Centuries of sustained contact between the black Moorish Portuguese ladino Jew and Muslims of pre-gothic Portugal, and their brethrens living on the west coast of Africa in the mid-1400s had created a new language and culture, known as a pidgin which flourished all around the rim of the Atlantic, from Africa to Americas back to the coastal regions of southern Europe. It offered a blend of old latin, Arabic, Hebrew, Portuguese vocabulary interspersed with African and Amerindian terms.
It generally followed West African grammatical rules and syntax. In time, the pidgin evolved into a more formal language known as a creole. Creole English, i.e. Jamaican Patois, Haitian Patois, Nigerian Pigin English are derivatives of this former global language.

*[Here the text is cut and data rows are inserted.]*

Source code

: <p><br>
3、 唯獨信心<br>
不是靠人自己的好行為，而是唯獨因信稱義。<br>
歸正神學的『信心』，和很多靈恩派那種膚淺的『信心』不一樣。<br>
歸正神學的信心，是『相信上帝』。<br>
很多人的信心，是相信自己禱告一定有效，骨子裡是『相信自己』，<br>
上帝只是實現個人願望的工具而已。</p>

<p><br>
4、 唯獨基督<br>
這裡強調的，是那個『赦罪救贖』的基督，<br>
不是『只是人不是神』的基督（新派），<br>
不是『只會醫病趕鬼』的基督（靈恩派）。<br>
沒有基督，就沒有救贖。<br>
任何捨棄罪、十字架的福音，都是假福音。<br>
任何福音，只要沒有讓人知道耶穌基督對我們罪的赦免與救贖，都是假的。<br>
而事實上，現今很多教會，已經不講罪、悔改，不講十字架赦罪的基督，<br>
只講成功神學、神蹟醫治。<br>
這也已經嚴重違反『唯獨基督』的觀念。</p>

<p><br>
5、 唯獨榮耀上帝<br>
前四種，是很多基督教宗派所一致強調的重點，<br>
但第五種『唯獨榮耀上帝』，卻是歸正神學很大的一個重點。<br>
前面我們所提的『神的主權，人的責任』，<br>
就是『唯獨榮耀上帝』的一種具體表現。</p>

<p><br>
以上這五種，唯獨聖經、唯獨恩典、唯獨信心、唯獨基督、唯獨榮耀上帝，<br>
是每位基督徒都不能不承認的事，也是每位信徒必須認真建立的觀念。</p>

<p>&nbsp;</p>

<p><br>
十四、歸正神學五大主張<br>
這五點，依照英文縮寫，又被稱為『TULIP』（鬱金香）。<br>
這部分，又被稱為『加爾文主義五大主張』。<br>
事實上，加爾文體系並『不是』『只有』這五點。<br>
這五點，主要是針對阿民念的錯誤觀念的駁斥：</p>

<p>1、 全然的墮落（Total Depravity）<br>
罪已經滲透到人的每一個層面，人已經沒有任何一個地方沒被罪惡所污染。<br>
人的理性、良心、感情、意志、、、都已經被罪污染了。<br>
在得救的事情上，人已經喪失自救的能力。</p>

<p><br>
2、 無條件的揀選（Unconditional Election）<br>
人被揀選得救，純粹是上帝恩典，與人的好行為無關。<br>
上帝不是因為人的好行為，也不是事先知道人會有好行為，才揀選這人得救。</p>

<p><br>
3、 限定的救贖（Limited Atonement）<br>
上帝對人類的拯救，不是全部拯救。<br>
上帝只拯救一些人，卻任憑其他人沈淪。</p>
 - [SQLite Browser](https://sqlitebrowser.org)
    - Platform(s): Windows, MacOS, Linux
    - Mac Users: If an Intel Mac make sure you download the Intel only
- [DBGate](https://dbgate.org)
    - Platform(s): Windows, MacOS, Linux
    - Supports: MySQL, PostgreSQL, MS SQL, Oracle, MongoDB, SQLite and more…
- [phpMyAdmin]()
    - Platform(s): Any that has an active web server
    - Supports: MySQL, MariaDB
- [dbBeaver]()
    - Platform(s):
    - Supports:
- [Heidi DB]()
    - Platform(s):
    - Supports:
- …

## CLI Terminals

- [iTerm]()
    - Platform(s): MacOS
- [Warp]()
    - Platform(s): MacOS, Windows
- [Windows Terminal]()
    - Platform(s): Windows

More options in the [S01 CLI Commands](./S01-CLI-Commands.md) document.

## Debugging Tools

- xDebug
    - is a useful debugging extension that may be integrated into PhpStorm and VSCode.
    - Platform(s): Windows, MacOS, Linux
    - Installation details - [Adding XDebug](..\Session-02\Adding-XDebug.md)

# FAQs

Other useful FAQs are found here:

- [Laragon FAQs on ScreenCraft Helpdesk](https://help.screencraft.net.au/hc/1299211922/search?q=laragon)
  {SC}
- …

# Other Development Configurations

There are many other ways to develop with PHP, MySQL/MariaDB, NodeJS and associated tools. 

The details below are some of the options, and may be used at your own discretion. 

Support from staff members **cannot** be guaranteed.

In this area of historiography, one often hears de-contextualized accounts from western writers about how Africans were preferred as interpreters of those languages by the visiting Europeans (presumable whites this time) in America, without an explantion of the context that saw the so-called negro becoming the arbiter of cultural contact between the visiting whites and the first nation indigenes of the Americas.